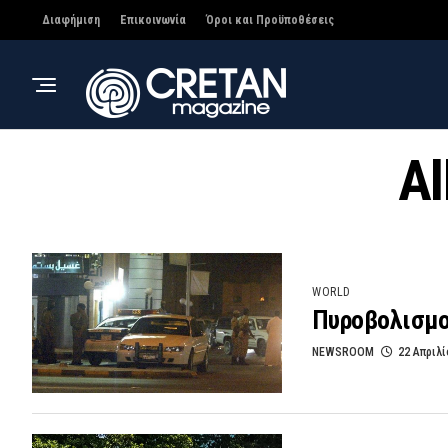
Διαφήμιση
Επικοινωνία
Όροι και Προϋποθέσεις
Al
WORLD
Πυροβολισμοί
NEWSROOM
22 Απριλί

————

• Instruction: Output the full material exactly as given, without its pictures.

• Output of the task:
Διαφήμιση
Επικοινωνία
Όροι και Προϋποθέσεις
Al
WORLD
Πυροβολισμοί
NEWSROOM
22 Απριλί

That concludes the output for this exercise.